Der Schiefe Turm von Bad Frankenhausen® (Leaning Tower of Bad Frankenhausen®) is striking and spectacularly inclined and lends a special charm to the silhouette of the town.
The tower is leaning more and more. Around 1900, after a large landslide, the slanted position of the tower became clearly visible and the first measures to save it started. Two supporting pillars on the eastern and northern side were supposed to prevent any further tilting - but the tower kept on inclining. In the 1930s, ring anchors were laid around the tower and the foundation was widened and, at the start of the 60s, the roof was removed, because it was infested with dry rot.

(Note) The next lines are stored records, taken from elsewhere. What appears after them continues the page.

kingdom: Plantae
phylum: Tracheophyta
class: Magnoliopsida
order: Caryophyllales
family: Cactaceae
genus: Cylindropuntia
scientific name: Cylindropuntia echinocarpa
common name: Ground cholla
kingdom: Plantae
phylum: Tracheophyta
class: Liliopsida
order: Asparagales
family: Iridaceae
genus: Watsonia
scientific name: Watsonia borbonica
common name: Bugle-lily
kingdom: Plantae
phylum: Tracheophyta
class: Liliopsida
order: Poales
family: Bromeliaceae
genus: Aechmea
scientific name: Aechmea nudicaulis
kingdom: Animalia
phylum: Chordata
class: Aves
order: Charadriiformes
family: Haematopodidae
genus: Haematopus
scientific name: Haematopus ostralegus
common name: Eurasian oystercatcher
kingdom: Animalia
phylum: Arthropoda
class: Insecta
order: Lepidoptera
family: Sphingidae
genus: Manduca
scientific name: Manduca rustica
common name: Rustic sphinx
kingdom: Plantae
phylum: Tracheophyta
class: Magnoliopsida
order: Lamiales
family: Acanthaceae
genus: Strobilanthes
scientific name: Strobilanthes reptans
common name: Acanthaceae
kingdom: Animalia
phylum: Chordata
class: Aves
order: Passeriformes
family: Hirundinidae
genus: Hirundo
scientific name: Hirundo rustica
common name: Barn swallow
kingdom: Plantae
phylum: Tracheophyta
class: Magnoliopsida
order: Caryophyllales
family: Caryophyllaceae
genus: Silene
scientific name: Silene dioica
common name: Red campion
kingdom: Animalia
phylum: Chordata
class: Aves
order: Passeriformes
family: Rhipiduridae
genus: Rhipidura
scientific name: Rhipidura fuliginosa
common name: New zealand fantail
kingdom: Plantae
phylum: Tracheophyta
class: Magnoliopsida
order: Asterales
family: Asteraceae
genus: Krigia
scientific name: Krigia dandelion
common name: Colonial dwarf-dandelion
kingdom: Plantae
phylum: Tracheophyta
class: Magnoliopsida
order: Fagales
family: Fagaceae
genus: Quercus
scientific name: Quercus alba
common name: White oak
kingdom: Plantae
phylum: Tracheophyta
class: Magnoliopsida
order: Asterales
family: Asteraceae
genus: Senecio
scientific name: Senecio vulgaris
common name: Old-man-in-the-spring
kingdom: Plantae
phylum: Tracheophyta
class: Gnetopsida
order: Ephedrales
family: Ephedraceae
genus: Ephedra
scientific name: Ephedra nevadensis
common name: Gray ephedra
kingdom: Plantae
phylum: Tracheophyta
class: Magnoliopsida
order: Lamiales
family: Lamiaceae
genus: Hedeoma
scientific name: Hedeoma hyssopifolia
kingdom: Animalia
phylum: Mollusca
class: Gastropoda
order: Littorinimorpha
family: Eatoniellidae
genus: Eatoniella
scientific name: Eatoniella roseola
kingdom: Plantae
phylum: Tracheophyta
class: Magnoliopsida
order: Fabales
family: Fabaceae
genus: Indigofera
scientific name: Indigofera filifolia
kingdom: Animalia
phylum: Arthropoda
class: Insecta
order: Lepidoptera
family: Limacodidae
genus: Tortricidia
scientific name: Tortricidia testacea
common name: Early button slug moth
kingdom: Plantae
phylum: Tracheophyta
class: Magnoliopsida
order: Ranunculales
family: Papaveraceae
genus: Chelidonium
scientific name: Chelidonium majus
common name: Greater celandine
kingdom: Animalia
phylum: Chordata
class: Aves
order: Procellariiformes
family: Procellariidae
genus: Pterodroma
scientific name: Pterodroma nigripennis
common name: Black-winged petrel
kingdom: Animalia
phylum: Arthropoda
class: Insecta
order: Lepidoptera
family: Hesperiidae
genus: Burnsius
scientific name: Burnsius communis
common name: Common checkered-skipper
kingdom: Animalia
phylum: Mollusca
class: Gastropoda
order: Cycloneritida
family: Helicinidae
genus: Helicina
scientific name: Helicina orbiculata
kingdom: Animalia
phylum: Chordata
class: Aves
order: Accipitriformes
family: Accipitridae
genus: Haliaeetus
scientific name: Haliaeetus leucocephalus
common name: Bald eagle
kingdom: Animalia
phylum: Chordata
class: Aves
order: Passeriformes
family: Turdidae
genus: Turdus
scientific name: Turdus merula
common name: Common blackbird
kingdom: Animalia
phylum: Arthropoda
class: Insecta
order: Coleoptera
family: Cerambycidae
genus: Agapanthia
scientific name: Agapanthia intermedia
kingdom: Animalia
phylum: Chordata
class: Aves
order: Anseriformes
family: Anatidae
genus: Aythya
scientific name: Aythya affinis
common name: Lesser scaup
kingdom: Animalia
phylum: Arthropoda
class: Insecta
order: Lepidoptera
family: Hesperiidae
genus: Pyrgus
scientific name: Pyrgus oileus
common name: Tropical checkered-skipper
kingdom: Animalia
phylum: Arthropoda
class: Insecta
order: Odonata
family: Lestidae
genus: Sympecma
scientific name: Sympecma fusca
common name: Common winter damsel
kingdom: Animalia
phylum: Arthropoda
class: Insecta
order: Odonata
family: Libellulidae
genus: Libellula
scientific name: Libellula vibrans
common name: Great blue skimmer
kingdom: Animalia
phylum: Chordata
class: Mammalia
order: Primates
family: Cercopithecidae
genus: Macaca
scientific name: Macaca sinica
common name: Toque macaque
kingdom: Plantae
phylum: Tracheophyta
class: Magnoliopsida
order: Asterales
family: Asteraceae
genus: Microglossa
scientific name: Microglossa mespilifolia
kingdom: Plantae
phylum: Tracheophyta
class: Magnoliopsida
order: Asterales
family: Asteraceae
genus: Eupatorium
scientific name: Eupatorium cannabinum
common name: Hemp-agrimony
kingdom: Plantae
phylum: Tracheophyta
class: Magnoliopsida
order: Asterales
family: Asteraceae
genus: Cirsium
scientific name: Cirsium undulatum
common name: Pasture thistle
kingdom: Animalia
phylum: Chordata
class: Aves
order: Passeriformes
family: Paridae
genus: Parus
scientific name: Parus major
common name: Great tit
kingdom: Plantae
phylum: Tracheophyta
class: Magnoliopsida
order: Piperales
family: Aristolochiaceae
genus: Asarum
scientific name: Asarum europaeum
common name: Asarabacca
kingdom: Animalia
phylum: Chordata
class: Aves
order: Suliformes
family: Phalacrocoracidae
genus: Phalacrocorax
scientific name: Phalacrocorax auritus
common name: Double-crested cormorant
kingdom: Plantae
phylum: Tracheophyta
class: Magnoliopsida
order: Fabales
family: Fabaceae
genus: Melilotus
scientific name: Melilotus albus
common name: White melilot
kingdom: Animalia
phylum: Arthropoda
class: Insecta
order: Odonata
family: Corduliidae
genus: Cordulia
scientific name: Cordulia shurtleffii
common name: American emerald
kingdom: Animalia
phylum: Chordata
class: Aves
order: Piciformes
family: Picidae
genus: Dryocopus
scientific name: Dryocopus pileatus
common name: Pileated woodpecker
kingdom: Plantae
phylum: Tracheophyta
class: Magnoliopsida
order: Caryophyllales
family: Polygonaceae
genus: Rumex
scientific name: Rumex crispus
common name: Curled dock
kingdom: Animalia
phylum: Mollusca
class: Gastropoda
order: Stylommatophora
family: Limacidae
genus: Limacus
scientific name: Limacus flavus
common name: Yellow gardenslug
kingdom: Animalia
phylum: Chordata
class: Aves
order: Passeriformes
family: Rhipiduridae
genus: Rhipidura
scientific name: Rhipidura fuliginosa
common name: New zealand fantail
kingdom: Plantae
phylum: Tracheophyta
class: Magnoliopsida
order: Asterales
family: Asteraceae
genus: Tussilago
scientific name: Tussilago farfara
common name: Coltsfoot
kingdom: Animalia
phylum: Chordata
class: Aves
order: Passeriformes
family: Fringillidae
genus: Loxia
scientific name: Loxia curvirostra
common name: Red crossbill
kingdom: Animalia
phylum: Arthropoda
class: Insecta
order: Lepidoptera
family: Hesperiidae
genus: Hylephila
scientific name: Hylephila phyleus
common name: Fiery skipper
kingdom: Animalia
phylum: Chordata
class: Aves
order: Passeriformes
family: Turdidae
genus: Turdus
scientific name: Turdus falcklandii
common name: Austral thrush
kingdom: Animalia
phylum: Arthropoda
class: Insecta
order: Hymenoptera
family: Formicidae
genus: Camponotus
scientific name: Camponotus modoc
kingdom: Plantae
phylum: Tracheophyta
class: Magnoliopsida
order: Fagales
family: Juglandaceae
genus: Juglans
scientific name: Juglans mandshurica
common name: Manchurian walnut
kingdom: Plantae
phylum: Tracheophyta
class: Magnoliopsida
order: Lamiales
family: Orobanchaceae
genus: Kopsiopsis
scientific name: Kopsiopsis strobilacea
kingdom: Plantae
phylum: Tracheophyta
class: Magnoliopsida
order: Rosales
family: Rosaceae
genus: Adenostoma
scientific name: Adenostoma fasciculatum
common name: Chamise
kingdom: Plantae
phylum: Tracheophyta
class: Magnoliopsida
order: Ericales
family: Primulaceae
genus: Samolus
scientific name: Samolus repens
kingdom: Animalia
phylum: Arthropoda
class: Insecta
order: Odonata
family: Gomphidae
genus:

Finally, in 1992, an association for the rescue of the church was founded. Until 2016 various measures were taken to preserve the tower, which is now 4.60 m out of plumb. In 2005, new measurements showed that the tower had developed an average subsidence rate of 6 cm/year in recent years. Two years later, 1 million euros in subsidies were made available and work to stabilise the tower was started. However, the project did not get off to a good start, as the tower had been threatened with demolition in the meantime. The purchase of the church by the city and its inclusion in the "Nationale Projekte des Städtebaus" (National Projects for Urban Building) funding programme has made it possible to secure the tower in the long term.
The steeple is tilted and was almost demolished due to the gypsum and salty subsoil. Deep below the city, water is dissolving salt and gypsum rock, which was deposited here about 250 million years ago in a huge sea. Dissolving the salt from the subsoil can cause the ground to sink. Der Schiefe Turm von Bad Frankenhausen is located on one of these subsidence areas.